Focusing on particular subsections can often be more important than trying to capture the overall market. Anna Hansen, founder of The Modern Pantry restaurant, saw an opportunity as the waves of the 2008 recession came rolling in. In an industry rife with failing businesses, Hansen saw that the mood had changed; that the public weren’t interested in the glitz and glamour of the noughties, but wanted the same quality with fewer frills. Commenting on a panel talk at House of Killik in October, Hansen said that 2009 was “the end of an era”; a period of change which for her marked “the end of a time when people unthinkingly went to expensive restaurants. The Modern Pantry quickly became a name, an identity, associated with having all the Scandi-style and Michelin-quality of the old haunts, without the gratuitous price tag.” She caught the mood of the moment perfectly and has gone on to create a successful small chain of restaurants and a ‘pantry’ of products.
Markets might be saturated but they are rarely homogenous. The top levels are often dominated by big players, which produce a completely different type of product to those further down the food chain. This is particularly true in the case of gin. For years the gin market was dominated by a few key brands – often owned by the multinational conglomerates Diageo or Pernod Ricard – whose presence dominated on- and off-trade sales. But in the last decade, a slew of smaller challengers have reinvented the way the public view gin, which has led to an explosion of pretenders to the throne.
Breaking the mould also often means refusing to do things the conventional way. Ian Hart, Master Distiller at Sacred Gin, could hardly have hoped to challenge Diageo on its own turf, so instead he took samples to his local pub every Sunday for a tasting session until the gin became so popular, the landlord decided to stock it. It was this organic growth that soon allowed him to work on an industrial scale, managing over 4,000 cases for export within a few years.

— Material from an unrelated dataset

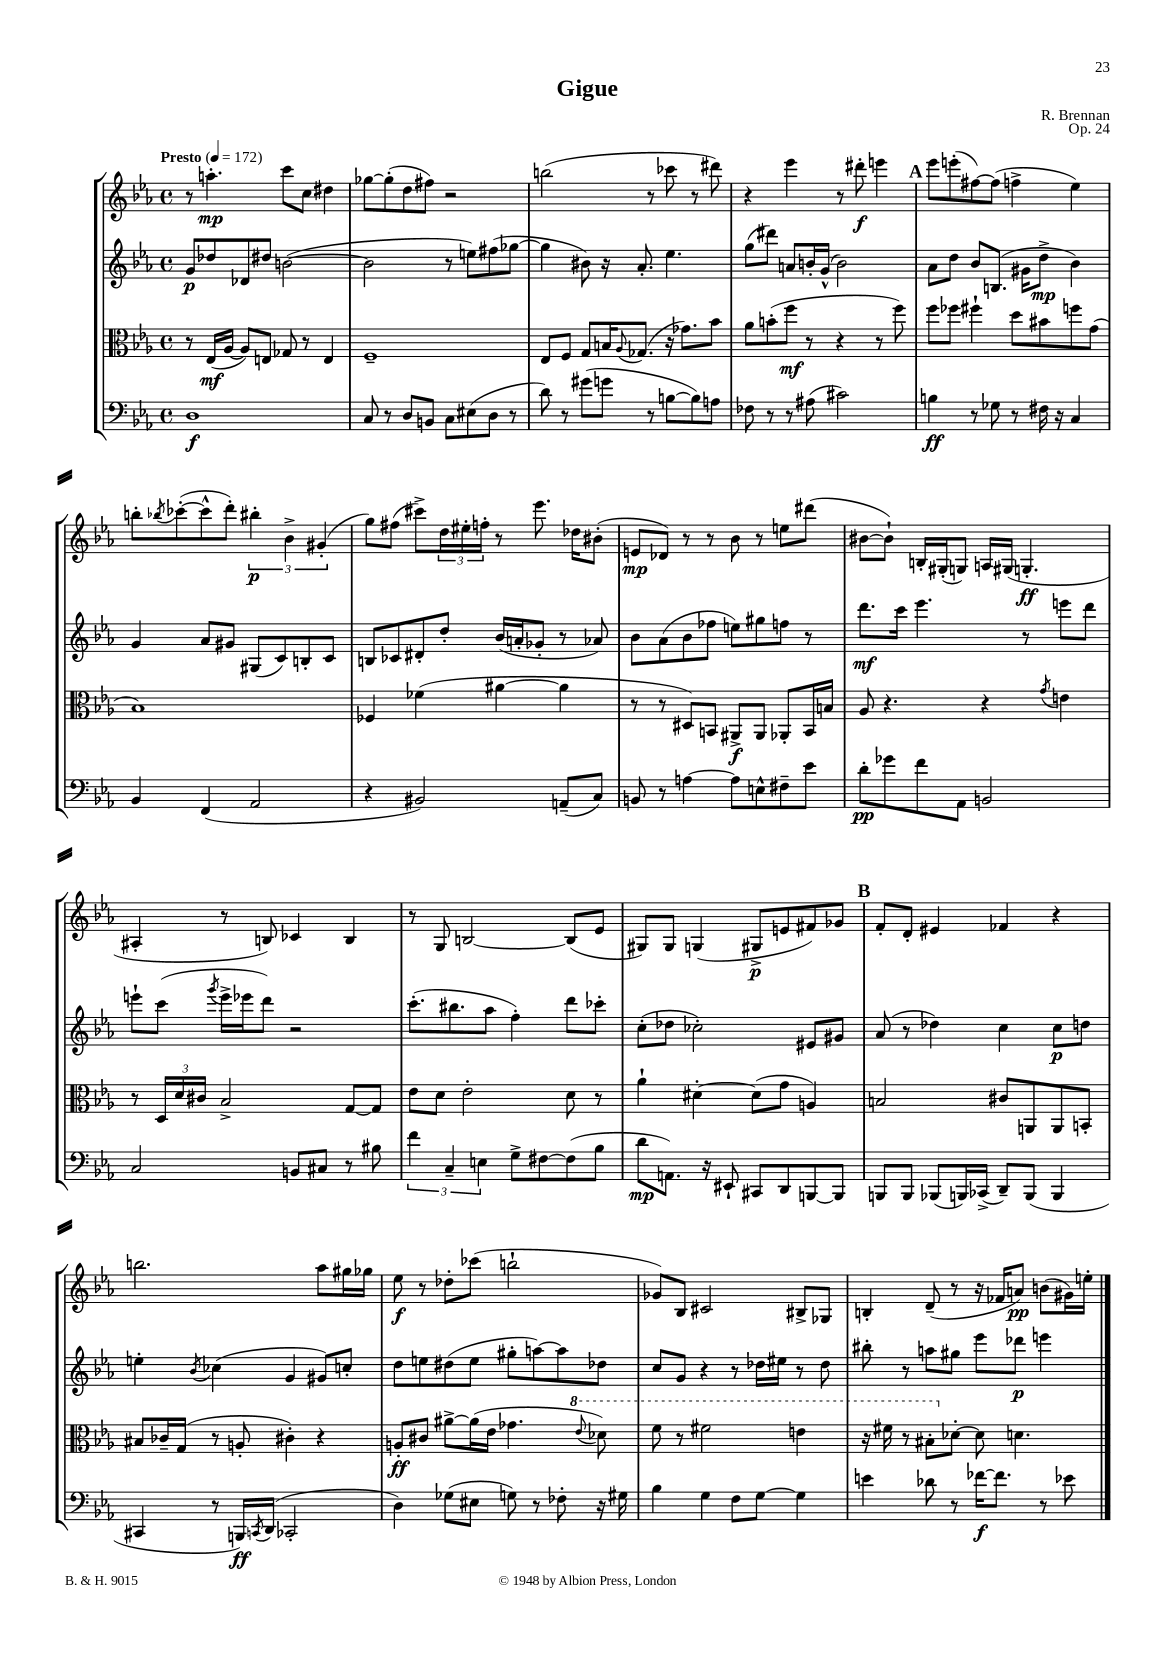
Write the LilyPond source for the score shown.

Capturing more market share is never easy. It often involves investment in competitive marketing and advertising campaigns that inflate your own brand, usually at the expense of another’s. It doesn’t have to be that way though. Sometimes competition increases the size of the overall market. This was certainly the case when UberEats took on Deliveroo, Just Eat and Hungry House in the crowded take-away market. Instead of each firm sapping the oxygen and taking the market share, the market size increased as restaurants saw an opportunity to build on their number of nightly covers without investing in their infrastructure. Deliveroo and UberEats offered them everything from drivers to software and saw high-quality chains and gourmet independents enter the market, which in turn attracted a new market of take-away customers that has driven market expansion.

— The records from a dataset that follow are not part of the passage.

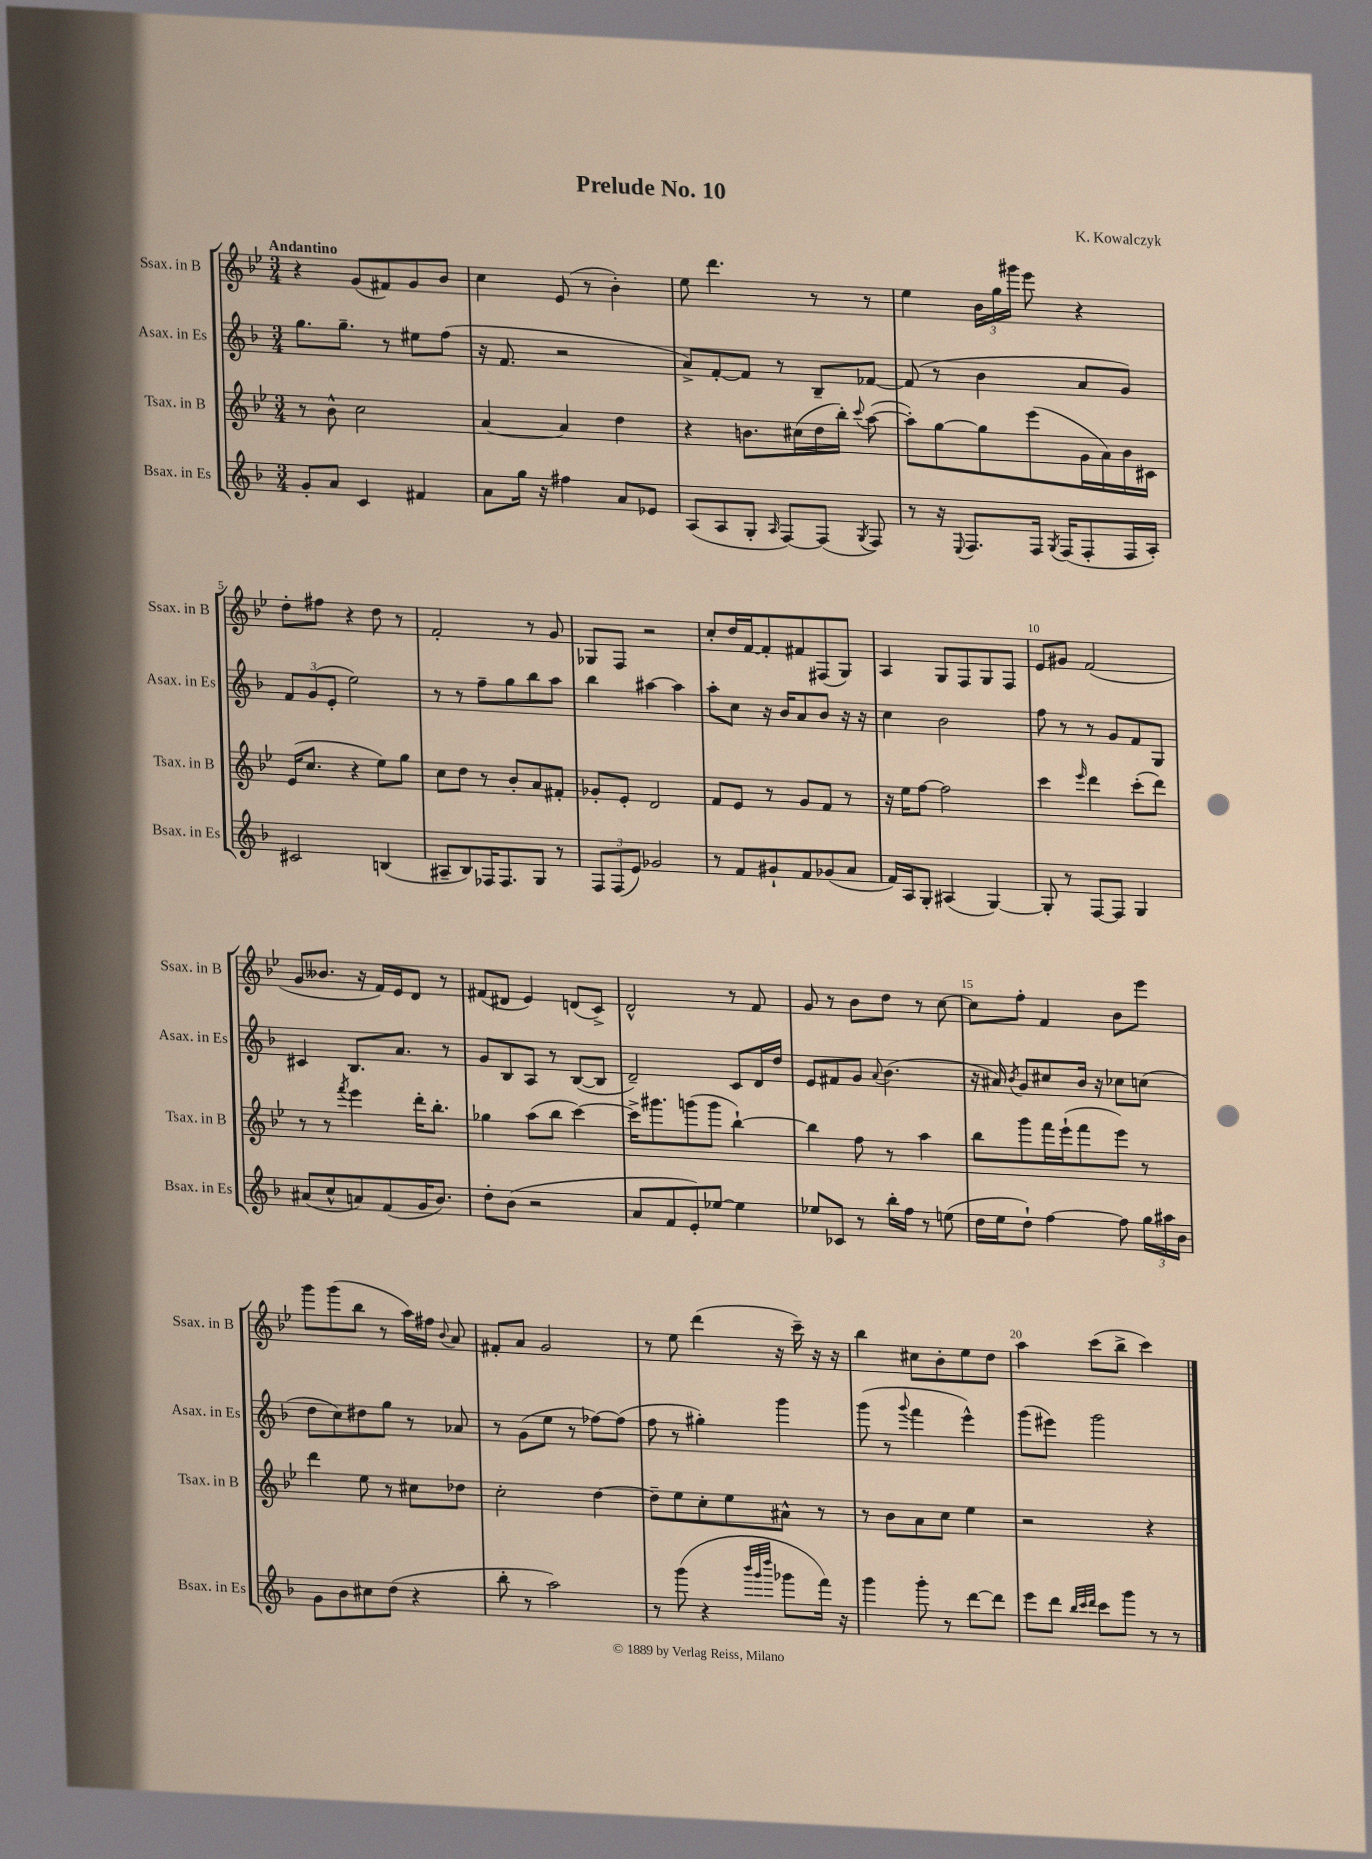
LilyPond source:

\header { title = "Prelude No. 10" composer = "K. Kowalczyk" }
<<
\new StaffGroup <<
\new Staff = "s0" \with { instrumentName = "Ssax. in B" shortInstrumentName = "Ssax. in B" } {
    \clef treble \key bes \major \numericTimeSignature \time 3/4 \tempo "Andantino"
    \autoBeamOff r4 g'8[( fis'8) g'8 bes'8] |
    c''4 ees'8( r8 bes'4-.) |
    ees''8 d'''4. r8 r8 |
    ees''4 \tuplet 3/2 { bes'16[ g''16 gis'''16] } ees'''8 r4 |
    d''8[-. fis''8] r4 d''8 r8 |
    f'2-. r8 g'8 |
    ges8[ f8] r2 |
    c''8[-. d''16 f'16~ f'8-. fis'8 fis8( g8]) |
    a4 g8[ f8 g8 f8] |
    ees'8[ gis'8] f'2( |
    g'8[ beses'8.] r16 f'16[) ees'16 d'8] r8 |
    fis'8[( dis'8] ees'4) d'8[( c'8]->) |
    d'2-^ r8 f'8 |
    g'8 r8 bes'8[ d''8] r8 c''8~ |
    c''8[ f''8]-. f'4 bes'8[ ees'''8] |
    g'''8[ g'''8( bes''8] r8 a''16[) fis''16] \appoggiatura { bes'8 } a'8 |
    fis'8[-. a'8] g'2 |
    r8 ees''8 d'''4( r16 c'''16--) r16 r16 |
    bes''4 cis''8[ bes'8-. ees''8 d''8] |
    a''4 c'''8[( bes''8]-> c'''4) \bar "|." |
}
\new Staff = "s1" \with { instrumentName = "Asax. in Es" shortInstrumentName = "Asax. in Es" } {
    \clef treble \key f \major \numericTimeSignature \time 3/4
    \autoBeamOff g''8.[ g''8.]-- r8 eis''8[ f''8]( |
    r16 f'8. r2 |
    a'8[->) f'8~-. f'8] r8 bes8[-- fes'8]~ |
    fes'8( r8 bes'4 a'8[ g'8]) |
    \tuplet 3/2 { f'8[ g'8( e'8]-. } e''2) |
    r8 r8 f''8[-- g''8 bes''8 a''8] |
    bes''4 ais''4~ ais''4 |
    a''8[-. c''8] r16 bes'16[ a'8 bes'8] r16 r16 |
    c''4 bes'2 |
    f''8 r8 r8 g'8[ f'8 g8] |
    cis'4 bes8.[ a'8.] r8 |
    g'8[ bes8 a8] r8 bes8[~( bes8] |
    d'2--) c'8[ d'16 d''16] |
    e'8[ fis'8 g'8] \appoggiatura { a'8 } bes'4.( |
    r16 ais'16) \acciaccatura { bes'8 } g'8[ cis''8 bes'16] r16 ces''8[ c''8]( |
    d''8[ c''8) dis''8 g''8] r8 aes'8 |
    r8 g'8[( e''8] r8 fes''8[~) fes''8]( |
    f''8 r8 gis''4-.) g'''4 |
    g'''8( r8 \appoggiatura { g'''8 } f'''4 e'''4-^) |
    g'''8[( eis'''8]) g'''2 \bar "|." |
}
\new Staff = "s2" \with { instrumentName = "Tsax. in B" shortInstrumentName = "Tsax. in B" } {
    \clef treble \key bes \major \numericTimeSignature \time 3/4
    \autoBeamOff r8 bes'8-^ c''2 |
    a'4~ a'4 d''4 |
    r4 b'8.[ cis''16( d''16 bes''16]-.) \appoggiatura { c'''8 } a''8~( |
    a''8[-.) g''8~ g''8 ees'''8( g'16 a'16) bes'16 cis'16] |
    ees'16[( c''8.] r4 ees''8[) g''8] |
    c''8[ d''8] r8 bes'8[-. a'8 fis'8]-. |
    ges'8[-. ees'8]-. d'2 |
    f'8[ ees'8] r8 g'8[ f'8] r8 |
    r16 ees''16[ f''8]~ f''2 |
    c'''4 \grace { ees'''16 } d'''4 c'''8[-.( d'''8]) |
    r8 r8 \acciaccatura { f'''8 } ees'''4 d'''16[-. bes''8.]-. |
    ges''4 a''8[( bes''8] c'''4~) |
    c'''16[-> gis'''8. g'''8( g'''8] bes''4~-!) |
    bes''4 f''8 r8 a''4 |
    bes''8[ g'''8 f'''16 ees'''16-!( f'''8 ees'''8]) r8 |
    d'''4 ees''8 r8 cis''8[ des''8] |
    c''2-. d''4~ |
    d''8[-- ees''8 c''8-. ees''8 ais'8]-^ r8 |
    r8 bes'8[ a'8 c''8] ees''4 |
    r2 r4 \bar "|." |
}
\new Staff = "s3" \with { instrumentName = "Bsax. in Es" shortInstrumentName = "Bsax. in Es" } {
    \clef treble \key f \major \numericTimeSignature \time 3/4
    \autoBeamOff g'8[-. a'8] c'4 fis'4 |
    a'8[ g''16] r16 fis''4 a'8[ ees'8] |
    a8[( a8 g8]-. \grace { a16 } f8[~) f8]( \acciaccatura { g8 } f8) |
    r8 r16 \appoggiatura { e8 } f8.[ f16] \acciaccatura { g8 } f16[( f8-. f16 a16]-.) |
    cis'2 b4( |
    ais8[-- bes8) fes16 fes8. g8] r8 |
    \tuplet 3/2 { f8[ f8( e'8]) } ges'2 |
    r8 f'8[ gis'8-! f'8 ges'8( a'8] |
    f'16[) a16 g8]-. ais4( g4~) |
    g8-. r8 f8[~ f8] g4 |
    ais'8[( c''8-^ a'8) f'8( g'16 bes'8.]) |
    d''8[-. bes'8]( r2 |
    a'8[ f'8 e'8-.) ees''8]~ ees''4 |
    ees''8[ ces'8] r8 bes''16[-. f''16] r8 e''8( |
    d''16[ e''16 d''8]-!) f''4~ f''8 \tuplet 3/2 { g''16[ ais''16 bes'16] } |
    g'8[ bes'8 cis''8 d''8]( r4 |
    bes''8-. r8 a''2) |
    r8 g'''8( r4 \grace { bes'''32[ g'''32 d''''32] } ges'''8[ f'''16]) r16 |
    g'''4 g'''8-. r8 d'''8[~ d'''8] |
    e'''8[ d'''8] \grace { bes''32[ c'''32 d'''32] } c'''8[ g'''8] r8 r8 \bar "|." |
}
>>
>>
\layout { \context { \Score \override BarNumber.break-visibility = ##(#f #t #t) barNumberVisibility = #(every-nth-bar-number-visible 5) } }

For decades, people have also been calling time on another saturated industry: budget airlines. Yet despite the truths behind over-supply arguments, the ability of budget airlines to stimulate new traffic by opening up smaller regional airports has been astonishing. Which is why new competitors like Norwegian Air and Air France’s Joon are lining up to join the likes of EasyJet and Ryanair as they battle it out in the skies, slashing prices and adding new destinations.

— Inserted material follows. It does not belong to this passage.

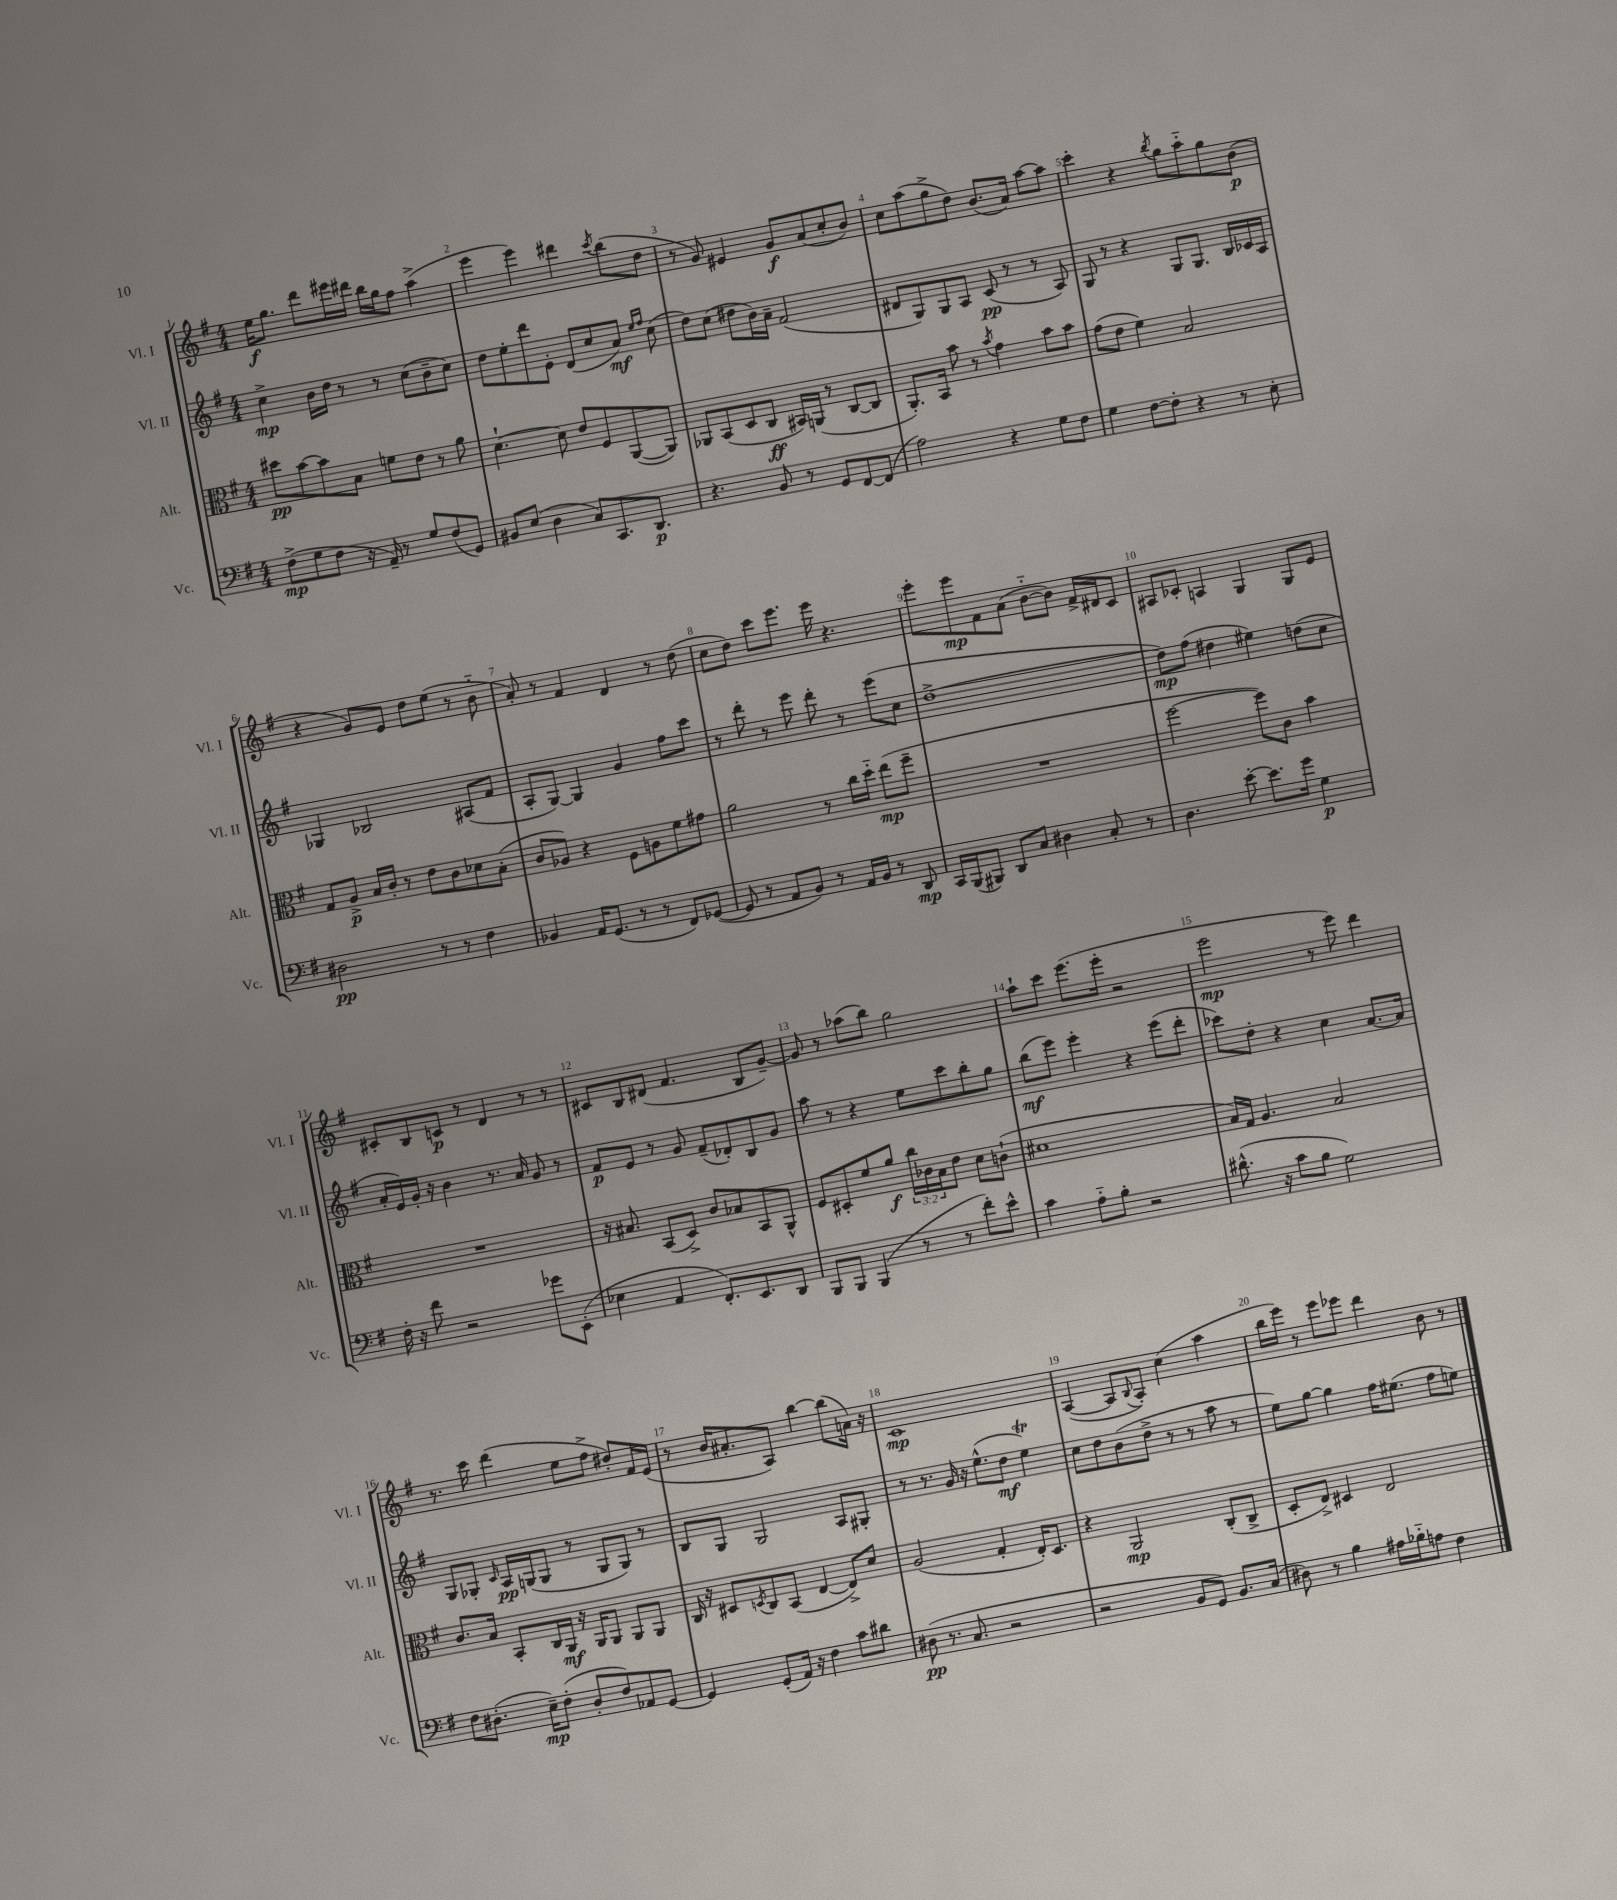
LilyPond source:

Most disruption does not come by re-inventing the wheel at the product end, but rather rethinking the model at the business end. A great case of this was when Kyle Willis thought to start up No to the Quo (N2Q Consulting) at a time when the market was flooded with two-a-penny social media consultation companies. Instead of pretending to have superior knowledge or expertise, or offering a new package, he flattened the contract offered so it became a non-binding deal that allowed clients to leave at any time if they suspected he was failing to deliver. This manoeuvre, which might have looked superficially naive and lacking in confidence, instead resulted in a long list of clients and a surge of support.
In almost all of these stories, the two ingredients to success in a saturated market remain the same: commitment and creativity. Whether the space is crammed with major brands or SMEs, there are always going to be new players that are able to crack these sectors with smart thinking and marketing strategies that will open up a new audience for their product.
This is a write up inspired by a talk we hosted in October 2017 at House of Killik Mayfair on how to navigate a saturated market. This article is designed to throw an everyday lens on some of the issues being discussed and debated by investors across the world; it is not research, so please do not interpret it as a recommendation for your personal investments.